(Text under study begins)

TISBE

13-Tisbe 13r

It’s finally time for our Women’s Wednesday! Like every week we will focus on a new Mulier Clara: the spotlight this time is on Thisbe, a maiden from Babylonia, famous for her tragic love story with Pyramus.

Their parents’ rivalry, in fact, forced the two lovers – unable to love each other freely – to communicate through a crack in the wall that separated the two adjacent houses; determined to see each other, Thisbe and Pyramus arranged to secretly meet at night nearby Ninus’ tomb. When Thisbe arrived, however, she was scared by a hungry lioness: as she ran away her veil flew off her head, later to be chewed on by the beast and tainted by the blood of a previous pray. When Pyramus finally arrived all he saw was the bloody veil on the ground; thinking that his better half was no longer alive, he was overtaken by great pain and stabbed himself with a sword. At the very same moment, Thisbe came back and, finding Pyramus lifeless on the ground, she decided to join her lover in death.

(Text under study ends)

**Problems to work on:**
a) In the text about Thisbe, where did Thisbe and Pyramus arrange to meet in secret?
b) Reproduce word for word the part of the text about Thisbe that opens with the words containing "Their parents’ rivalry, in" and closes with "lover in death.".
You won't need the records for any of this.

(Extracted data begins)

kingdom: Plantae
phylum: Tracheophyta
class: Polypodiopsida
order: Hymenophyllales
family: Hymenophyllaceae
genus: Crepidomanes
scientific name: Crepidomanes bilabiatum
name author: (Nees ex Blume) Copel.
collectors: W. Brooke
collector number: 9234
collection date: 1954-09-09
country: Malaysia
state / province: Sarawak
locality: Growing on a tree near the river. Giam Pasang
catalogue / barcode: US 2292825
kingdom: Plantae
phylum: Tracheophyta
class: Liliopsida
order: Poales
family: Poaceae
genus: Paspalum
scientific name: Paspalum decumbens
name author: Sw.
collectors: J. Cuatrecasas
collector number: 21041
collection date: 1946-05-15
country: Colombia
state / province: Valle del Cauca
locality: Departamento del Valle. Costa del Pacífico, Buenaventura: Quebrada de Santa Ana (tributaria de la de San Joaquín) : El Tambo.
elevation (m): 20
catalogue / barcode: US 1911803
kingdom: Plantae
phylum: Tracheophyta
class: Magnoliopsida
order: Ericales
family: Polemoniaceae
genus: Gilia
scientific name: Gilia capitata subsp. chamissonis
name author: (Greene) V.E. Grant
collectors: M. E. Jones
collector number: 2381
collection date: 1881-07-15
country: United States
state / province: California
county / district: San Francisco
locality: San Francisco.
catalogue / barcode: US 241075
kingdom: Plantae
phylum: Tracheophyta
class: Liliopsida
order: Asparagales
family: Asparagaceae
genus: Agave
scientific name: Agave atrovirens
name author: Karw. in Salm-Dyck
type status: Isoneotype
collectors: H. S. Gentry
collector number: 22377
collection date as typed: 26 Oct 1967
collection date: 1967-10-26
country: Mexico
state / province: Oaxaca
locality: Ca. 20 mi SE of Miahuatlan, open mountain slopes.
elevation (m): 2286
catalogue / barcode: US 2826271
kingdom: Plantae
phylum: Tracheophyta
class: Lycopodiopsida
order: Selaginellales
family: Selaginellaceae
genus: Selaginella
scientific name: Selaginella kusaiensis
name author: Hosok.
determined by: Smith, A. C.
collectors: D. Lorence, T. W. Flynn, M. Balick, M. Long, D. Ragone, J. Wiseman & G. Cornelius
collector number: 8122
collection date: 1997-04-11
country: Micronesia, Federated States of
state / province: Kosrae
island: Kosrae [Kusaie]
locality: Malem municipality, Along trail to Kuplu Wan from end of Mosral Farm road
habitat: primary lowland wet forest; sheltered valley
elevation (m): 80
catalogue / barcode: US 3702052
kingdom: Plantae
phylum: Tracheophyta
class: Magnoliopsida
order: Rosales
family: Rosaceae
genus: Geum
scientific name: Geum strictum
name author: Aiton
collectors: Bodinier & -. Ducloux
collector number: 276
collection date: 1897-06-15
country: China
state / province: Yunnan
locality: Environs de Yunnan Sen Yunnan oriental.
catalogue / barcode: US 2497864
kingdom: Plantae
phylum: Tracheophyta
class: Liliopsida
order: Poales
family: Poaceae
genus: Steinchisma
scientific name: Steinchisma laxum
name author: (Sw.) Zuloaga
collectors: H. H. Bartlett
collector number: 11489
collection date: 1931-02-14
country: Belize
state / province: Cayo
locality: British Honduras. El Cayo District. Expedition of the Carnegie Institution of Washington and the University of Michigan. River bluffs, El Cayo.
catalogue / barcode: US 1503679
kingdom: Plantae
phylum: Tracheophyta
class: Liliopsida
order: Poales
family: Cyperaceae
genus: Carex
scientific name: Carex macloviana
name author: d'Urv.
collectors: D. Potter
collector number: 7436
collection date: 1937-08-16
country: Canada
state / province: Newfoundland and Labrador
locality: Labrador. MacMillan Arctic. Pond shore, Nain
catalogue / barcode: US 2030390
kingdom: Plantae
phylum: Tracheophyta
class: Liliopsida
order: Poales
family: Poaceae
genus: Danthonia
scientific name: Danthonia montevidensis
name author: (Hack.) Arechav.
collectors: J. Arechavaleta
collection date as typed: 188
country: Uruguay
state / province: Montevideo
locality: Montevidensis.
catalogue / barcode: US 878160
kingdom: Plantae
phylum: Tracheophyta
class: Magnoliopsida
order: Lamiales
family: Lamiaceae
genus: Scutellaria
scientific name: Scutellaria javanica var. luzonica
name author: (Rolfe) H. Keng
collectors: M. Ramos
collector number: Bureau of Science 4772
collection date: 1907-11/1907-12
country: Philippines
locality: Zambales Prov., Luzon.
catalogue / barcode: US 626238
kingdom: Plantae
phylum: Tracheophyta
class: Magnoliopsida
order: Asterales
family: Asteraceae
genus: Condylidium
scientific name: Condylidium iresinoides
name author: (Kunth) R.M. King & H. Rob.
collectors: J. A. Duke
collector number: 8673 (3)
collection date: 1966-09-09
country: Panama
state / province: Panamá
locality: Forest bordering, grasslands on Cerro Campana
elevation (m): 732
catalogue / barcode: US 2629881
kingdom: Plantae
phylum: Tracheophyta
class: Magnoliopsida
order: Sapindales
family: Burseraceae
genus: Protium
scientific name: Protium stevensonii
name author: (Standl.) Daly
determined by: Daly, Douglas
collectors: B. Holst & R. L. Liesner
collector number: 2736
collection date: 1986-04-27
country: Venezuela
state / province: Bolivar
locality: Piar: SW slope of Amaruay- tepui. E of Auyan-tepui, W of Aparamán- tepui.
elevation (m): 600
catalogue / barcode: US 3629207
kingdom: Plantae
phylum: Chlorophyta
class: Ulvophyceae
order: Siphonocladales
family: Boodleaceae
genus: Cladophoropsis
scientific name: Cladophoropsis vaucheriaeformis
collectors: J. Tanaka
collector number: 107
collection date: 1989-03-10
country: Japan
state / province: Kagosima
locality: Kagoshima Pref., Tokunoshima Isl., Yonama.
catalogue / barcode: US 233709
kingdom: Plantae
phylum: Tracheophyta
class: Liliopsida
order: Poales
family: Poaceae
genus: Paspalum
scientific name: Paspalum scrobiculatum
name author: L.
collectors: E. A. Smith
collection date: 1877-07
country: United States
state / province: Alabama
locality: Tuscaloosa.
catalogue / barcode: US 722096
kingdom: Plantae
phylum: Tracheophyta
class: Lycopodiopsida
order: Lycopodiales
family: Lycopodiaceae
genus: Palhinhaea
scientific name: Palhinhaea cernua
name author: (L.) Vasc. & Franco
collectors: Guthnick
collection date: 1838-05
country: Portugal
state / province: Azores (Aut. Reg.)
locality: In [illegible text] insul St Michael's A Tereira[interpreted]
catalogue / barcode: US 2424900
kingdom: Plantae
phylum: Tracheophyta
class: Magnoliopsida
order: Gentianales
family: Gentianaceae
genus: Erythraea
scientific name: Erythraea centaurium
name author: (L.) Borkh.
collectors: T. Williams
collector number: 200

(Extracted data ends)

**Answers below:**
a) They arranged to meet at night near Ninus’ tomb.

b)
Their parents’ rivalry, in fact, forced the two lovers – unable to love each other freely – to communicate through a crack in the wall that separated the two adjacent houses; determined to see each other, Thisbe and Pyramus arranged to secretly meet at night nearby Ninus’ tomb. When Thisbe arrived, however, she was scared by a hungry lioness: as she ran away her veil flew off her head, later to be chewed on by the beast and tainted by the blood of a previous pray. When Pyramus finally arrived all he saw was the bloody veil on the ground; thinking that his better half was no longer alive, he was overtaken by great pain and stabbed himself with a sword. At the very same moment, Thisbe came back and, finding Pyramus lifeless on the ground, she decided to join her lover in death.